Paused following the collapse of the flawed West Coast competition, the rail franchising programme is now unlikely to resume until September 2013

The resumption of the rail franchising programme is unlikely to restart until September 2013, senior industry figures predicted this week, and even that timeline could be challenging to achieve.

The issues of culture and competence in the Department for Transport highlighted by new transport secretary Patrick McLoughlin’s decision to cancel the award of the West Coast franchise to FirstGroup, following a legal challenge from Virgin, are seen as so extensive that complete reform of the system may be the most feasible option.

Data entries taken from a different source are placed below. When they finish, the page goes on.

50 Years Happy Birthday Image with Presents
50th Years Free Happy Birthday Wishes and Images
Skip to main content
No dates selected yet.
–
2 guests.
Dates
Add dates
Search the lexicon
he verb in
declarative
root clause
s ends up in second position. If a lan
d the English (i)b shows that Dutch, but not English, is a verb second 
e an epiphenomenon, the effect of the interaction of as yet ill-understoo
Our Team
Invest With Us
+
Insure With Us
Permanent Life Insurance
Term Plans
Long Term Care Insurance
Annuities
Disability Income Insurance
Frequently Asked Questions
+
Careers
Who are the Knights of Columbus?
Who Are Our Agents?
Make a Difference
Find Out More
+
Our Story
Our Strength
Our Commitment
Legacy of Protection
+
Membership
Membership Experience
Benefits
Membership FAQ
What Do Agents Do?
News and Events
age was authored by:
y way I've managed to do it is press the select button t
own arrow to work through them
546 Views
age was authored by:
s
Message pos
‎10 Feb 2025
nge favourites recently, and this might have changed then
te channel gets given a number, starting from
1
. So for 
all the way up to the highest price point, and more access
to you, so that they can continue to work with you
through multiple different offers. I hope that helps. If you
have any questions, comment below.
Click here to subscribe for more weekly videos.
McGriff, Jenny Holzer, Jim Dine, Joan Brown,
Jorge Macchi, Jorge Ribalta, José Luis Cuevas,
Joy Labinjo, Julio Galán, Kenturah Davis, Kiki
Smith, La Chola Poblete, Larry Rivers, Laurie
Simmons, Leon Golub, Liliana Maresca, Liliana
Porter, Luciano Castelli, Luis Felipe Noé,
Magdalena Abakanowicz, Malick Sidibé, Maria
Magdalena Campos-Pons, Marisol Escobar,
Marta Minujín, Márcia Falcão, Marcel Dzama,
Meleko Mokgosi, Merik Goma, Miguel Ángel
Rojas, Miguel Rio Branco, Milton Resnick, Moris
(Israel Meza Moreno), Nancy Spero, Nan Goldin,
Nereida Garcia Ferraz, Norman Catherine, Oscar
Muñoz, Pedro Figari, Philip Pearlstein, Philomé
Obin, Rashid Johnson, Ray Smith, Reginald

It is understood that the DfT’s internal investigation into mistakes and misunderstandings made by civil servants when evaluating the West Coast bids is going far beyond the initial findings relating to financial and risk assessment processes. The widening of the investigation includes examining why erroneous information was given to bidders, the quality and consistency of guidance and clarification provided to bidders, and the way bidders’ operational and customer service plans were assessed, in addition to the financial evaluations.

“It’s a pretty damning situation, and has resulted in complete ministerial lack of confidence in the DfT’s ability to evaluate franchise bids,” one industry source commented. “Patrick McLoughlin felt the issues were sufficiently deep that there was a significant risk of future franchise decisions being challenged in the courts as well. That is why he decided he had no choice but to halt the franchising programme. It was bad enough when it was just civil servants having a lack of trust in operators. Now we have distrust between ministers and civil servants as well. It couldn’t be in a worse place.”

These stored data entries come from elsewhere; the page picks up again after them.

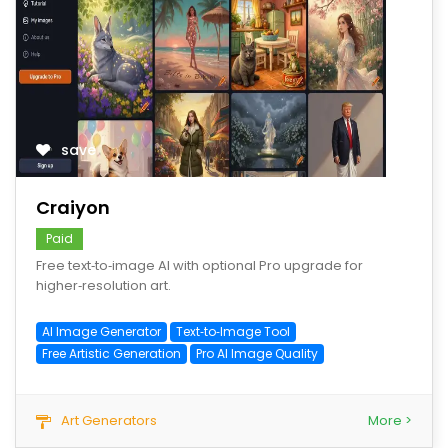
save
Craiyon
Paid
Free text‑to‑image AI with optional Pro upgrade for
higher‑resolution art.
AI Image Generator
Text‑to‑Image Tool
Free Artistic Generation
Pro AI Image Quality
Art Generators
More >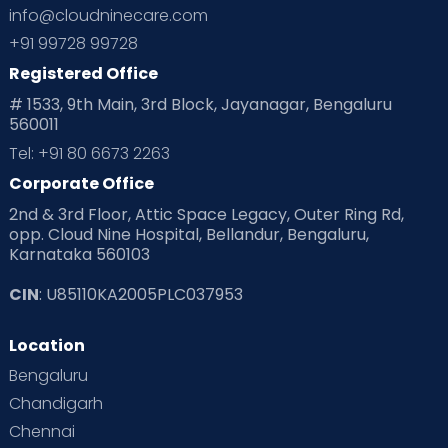
info@cloudninecare.com
+91 99728 99728
Registered Office
# 1533, 9th Main, 3rd Block, Jayanagar, Bengaluru
560011
Tel: +91 80 6673 2263
Corporate Office
2nd & 3rd Floor, Attic Space Legacy, Outer Ring Rd,
opp. Cloud Nine Hospital, Bellandur, Bengaluru,
Karnataka 560103
CIN
: U85110KA2005PLC037953
Location
Bengaluru
Chandigarh
Chennai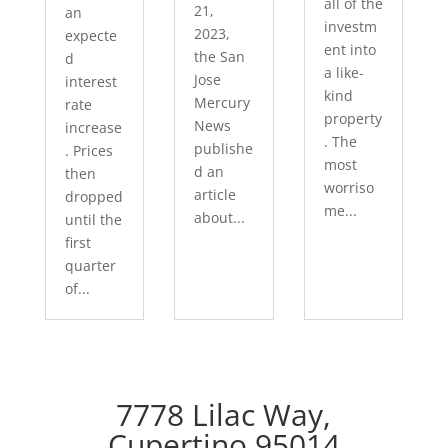
all of the
21,
an
investm
2023,
expecte
ent into
the San
d
a like-
Jose
interest
kind
Mercury
rate
property
News
increase
. The
publishe
. Prices
most
d an
then
worriso
article
dropped
me...
about...
until the
first
quarter
of...
7778 Lilac Way,
Cupertino 95014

The DfT-commissioned review into the franchising system led by Eurostar chairman Richard Brown is now seen in the industry as having a free hand to make extensive reforms following the publication of terms of reference on October 15.

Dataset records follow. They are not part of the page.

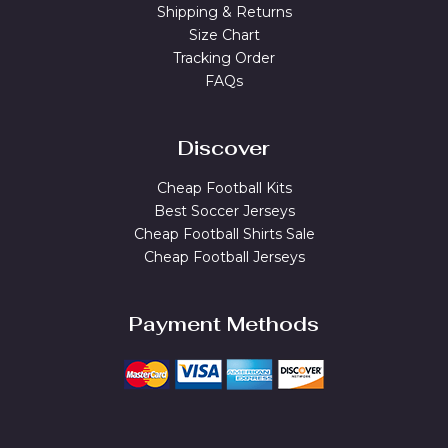
Shipping & Returns
Size Chart
Tracking Order
FAQs
Discover
Cheap Football Kits
Best Soccer Jerseys
Cheap Football Shirts Sale
Cheap Football Jerseys
Payment Methods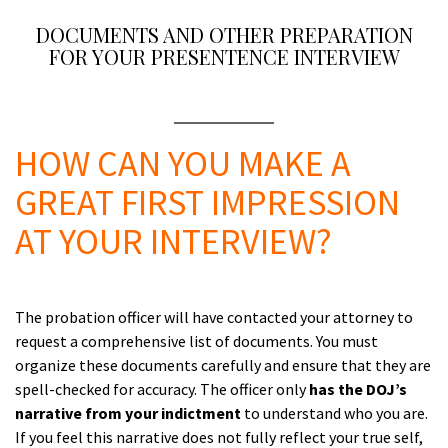
DOCUMENTS AND OTHER PREPARATION
FOR YOUR PRESENTENCE INTERVIEW
A
HOW CAN YOU MAKE A
GREAT FIRST IMPRESSION
AT YOUR INTERVIEW?
a
The probation officer will have contacted your attorney to
request a comprehensive list of documents. You must
organize these documents carefully and ensure that they are
spell-checked for accuracy. The officer only
has the DOJ’s
narrative from your indictment
to understand who you are.
If you feel this narrative does not fully reflect your true self,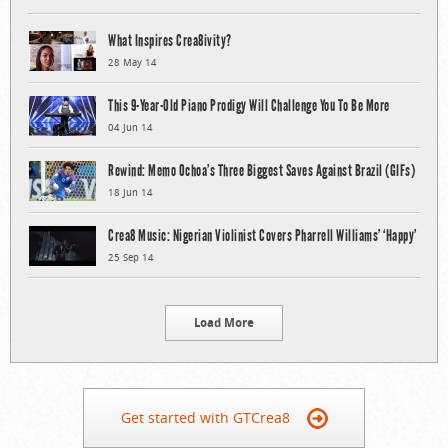
What Inspires Crea8ivity?
28 May 14
This 9-Year-Old Piano Prodigy Will Challenge You To Be More
04 Jun 14
Rewind: Memo Ochoa’s Three Biggest Saves Against Brazil (GIFs)
18 Jun 14
Crea8 Music: Nigerian Violinist Covers Pharrell Williams’ ‘Happy’
25 Sep 14
Load More
Get started with GTCrea8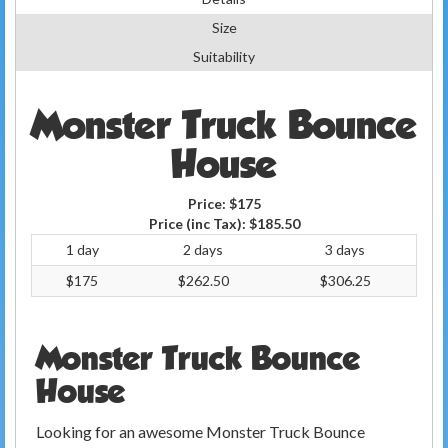
Size
Suitability
Monster Truck Bounce
House
Price:
$175
Price (inc Tax):
$185.50
1 day
2 days
3 days
$175
$262.50
$306.25
Monster Truck Bounce
House
Looking for an awesome Monster Truck Bounce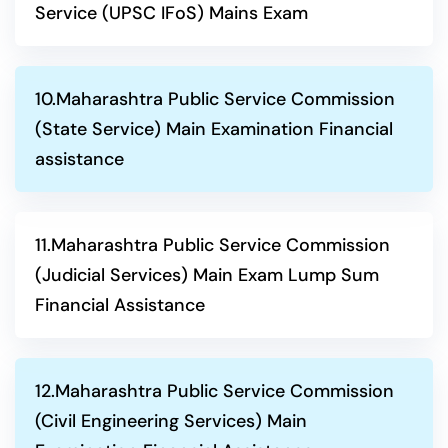
Service (UPSC IFoS) Mains Exam
10.Maharashtra Public Service Commission
(State Service) Main Examination Financial
assistance
11.Maharashtra Public Service Commission
(Judicial Services) Main Exam Lump Sum
Financial Assistance
12.Maharashtra Public Service Commission
(Civil Engineering Services) Main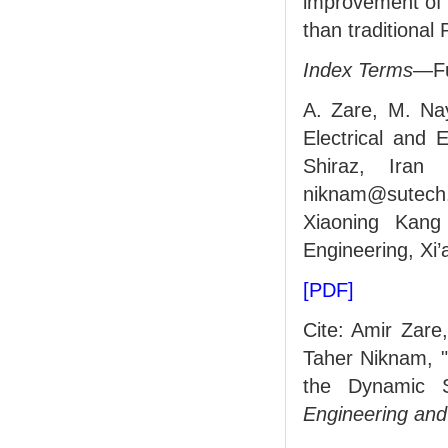
improvement of 
than traditional P
Index Terms
—Fuz
A. Zare, M. Na
Electrical and 
Shiraz, Iran 
niknam@sutech. 
Xiaoning Kang
Engineering, Xi’
[PDF]
Cite: Amir Zare
Taher Niknam, "
the Dynamic S
Engineering and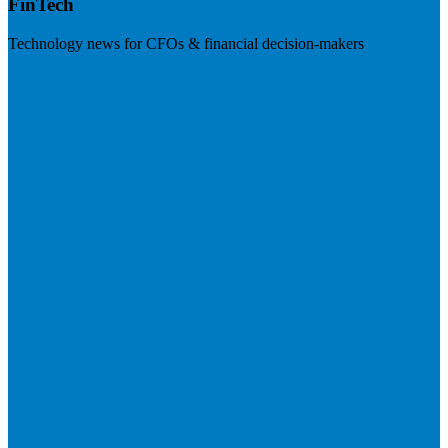
FinTech
Technology news for CFOs & financial decision-makers
Visit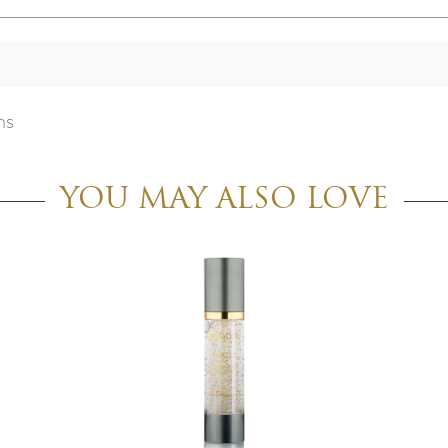
ns
YOU MAY ALSO LOVE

Senior industry figures contacted by Passenger Transport have unanimously called for extensive changes to deliver a more productive relationship with government and more effective services for passengers. They include tailored approaches to intercity, regional and commuter franchises to reflect the very different circumstances in which they operate. Creating a system which puts greater weight on investment, innovation and the quality of bidders’ proposals when awarding franchises rather than focusing excessively on price was also viewed as a key priority.

A streamlined investigation and implementation, rather than usual all-embracing government consultation, is seen as a pre-requisite for franchising to resume by the end of next year, given the scale of the task.

“The review needs to be done by the most experienced, knowledgeable and senior people in the industry – those with real clout – and supported by a strong secretary of state who is prepared to accept that he has to cull bureaucracy and process, and deal decisively with mistrust and vested interests in all areas,” one senior executive commented. “The last thing the industry needs is another prolonged McNulty style exercise.”